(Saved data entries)

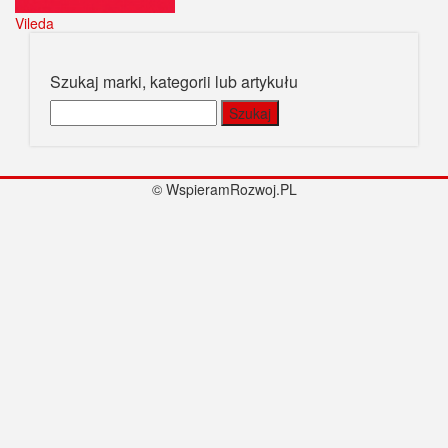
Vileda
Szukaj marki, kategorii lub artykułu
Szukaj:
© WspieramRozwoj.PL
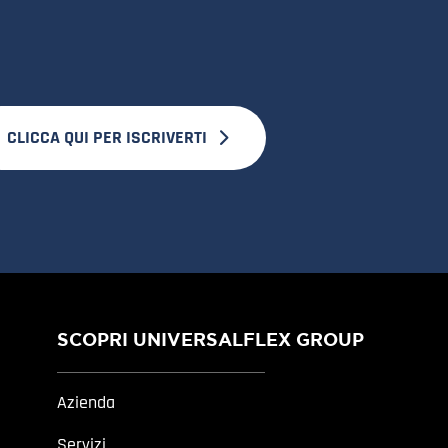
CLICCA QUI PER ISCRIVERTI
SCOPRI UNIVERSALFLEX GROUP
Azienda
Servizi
...
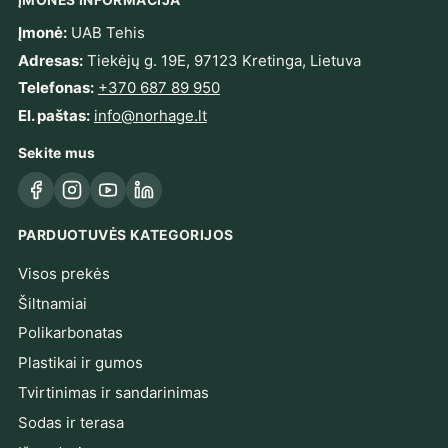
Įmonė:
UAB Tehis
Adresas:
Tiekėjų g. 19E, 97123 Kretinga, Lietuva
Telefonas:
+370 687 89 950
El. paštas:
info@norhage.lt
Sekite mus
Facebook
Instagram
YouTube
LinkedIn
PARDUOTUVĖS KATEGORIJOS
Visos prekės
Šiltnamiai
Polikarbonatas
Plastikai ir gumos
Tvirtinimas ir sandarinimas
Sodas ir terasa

■ INSTRUCTIONS TO FOLLOW
Collect every line in the saved data entries that holds the string "Szukaj". Copy each such line in full.

■ EXERCISE OUTPUT
Szukaj marki, kategorii lub artykułu
Szukaj:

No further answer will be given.